■ STATED TASK: Render each line of every item as one entry in a single numbered list, omitting any blank lines.

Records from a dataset

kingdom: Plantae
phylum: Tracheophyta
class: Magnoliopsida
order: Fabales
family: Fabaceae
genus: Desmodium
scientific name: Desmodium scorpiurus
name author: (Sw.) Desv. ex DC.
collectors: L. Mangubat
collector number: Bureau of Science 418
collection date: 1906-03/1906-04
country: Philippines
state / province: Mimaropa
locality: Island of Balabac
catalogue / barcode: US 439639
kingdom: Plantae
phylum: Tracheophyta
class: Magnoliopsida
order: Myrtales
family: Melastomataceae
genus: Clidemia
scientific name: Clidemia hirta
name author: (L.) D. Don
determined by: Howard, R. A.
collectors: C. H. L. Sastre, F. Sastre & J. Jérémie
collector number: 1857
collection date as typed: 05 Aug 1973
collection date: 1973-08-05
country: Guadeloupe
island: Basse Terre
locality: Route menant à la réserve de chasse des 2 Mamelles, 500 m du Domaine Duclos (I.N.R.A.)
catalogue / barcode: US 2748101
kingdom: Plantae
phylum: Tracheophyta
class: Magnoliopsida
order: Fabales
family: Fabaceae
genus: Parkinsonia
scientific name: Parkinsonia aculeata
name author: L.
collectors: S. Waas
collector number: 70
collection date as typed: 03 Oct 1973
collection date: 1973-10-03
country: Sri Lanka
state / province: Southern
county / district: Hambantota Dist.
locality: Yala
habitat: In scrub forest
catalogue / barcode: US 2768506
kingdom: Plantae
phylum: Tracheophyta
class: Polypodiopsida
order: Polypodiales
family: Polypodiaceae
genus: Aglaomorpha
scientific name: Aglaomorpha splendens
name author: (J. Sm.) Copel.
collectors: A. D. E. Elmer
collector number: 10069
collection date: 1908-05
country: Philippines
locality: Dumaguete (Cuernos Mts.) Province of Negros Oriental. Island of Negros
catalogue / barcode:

■ ANSWER IN FULL:
1. kingdom: Plantae
2. phylum: Tracheophyta
3. class: Magnoliopsida
4. order: Fabales
5. family: Fabaceae
6. genus: Desmodium
7. scientific name: Desmodium scorpiurus
8. name author: (Sw.) Desv. ex DC.
9. collectors: L. Mangubat
10. collector number: Bureau of Science 418
11. collection date: 1906-03/1906-04
12. country: Philippines
13. state / province: Mimaropa
14. locality: Island of Balabac
15. catalogue / barcode: US 439639
16. kingdom: Plantae
17. phylum: Tracheophyta
18. class: Magnoliopsida
19. order: Myrtales
20. family: Melastomataceae
21. genus: Clidemia
22. scientific name: Clidemia hirta
23. name author: (L.) D. Don
24. determined by: Howard, R. A.
25. collectors: C. H. L. Sastre, F. Sastre & J. Jérémie
26. collector number: 1857
27. collection date as typed: 05 Aug 1973
28. collection date: 1973-08-05
29. country: Guadeloupe
30. island: Basse Terre
31. locality: Route menant à la réserve de chasse des 2 Mamelles, 500 m du Domaine Duclos (I.N.R.A.)
32. catalogue / barcode: US 2748101
33. kingdom: Plantae
34. phylum: Tracheophyta
35. class: Magnoliopsida
36. order: Fabales
37. family: Fabaceae
38. genus: Parkinsonia
39. scientific name: Parkinsonia aculeata
40. name author: L.
41. collectors: S. Waas
42. collector number: 70
43. collection date as typed: 03 Oct 1973
44. collection date: 1973-10-03
45. country: Sri Lanka
46. state / province: Southern
47. county / district: Hambantota Dist.
48. locality: Yala
49. habitat: In scrub forest
50. catalogue / barcode: US 2768506
51. kingdom: Plantae
52. phylum: Tracheophyta
53. class: Polypodiopsida
54. order: Polypodiales
55. family: Polypodiaceae
56. genus: Aglaomorpha
57. scientific name: Aglaomorpha splendens
58. name author: (J. Sm.) Copel.
59. collectors: A. D. E. Elmer
60. collector number: 10069
61. collection date: 1908-05
62. country: Philippines
63. locality: Dumaguete (Cuernos Mts.) Province of Negros Oriental. Island of Negros
64. catalogue / barcode:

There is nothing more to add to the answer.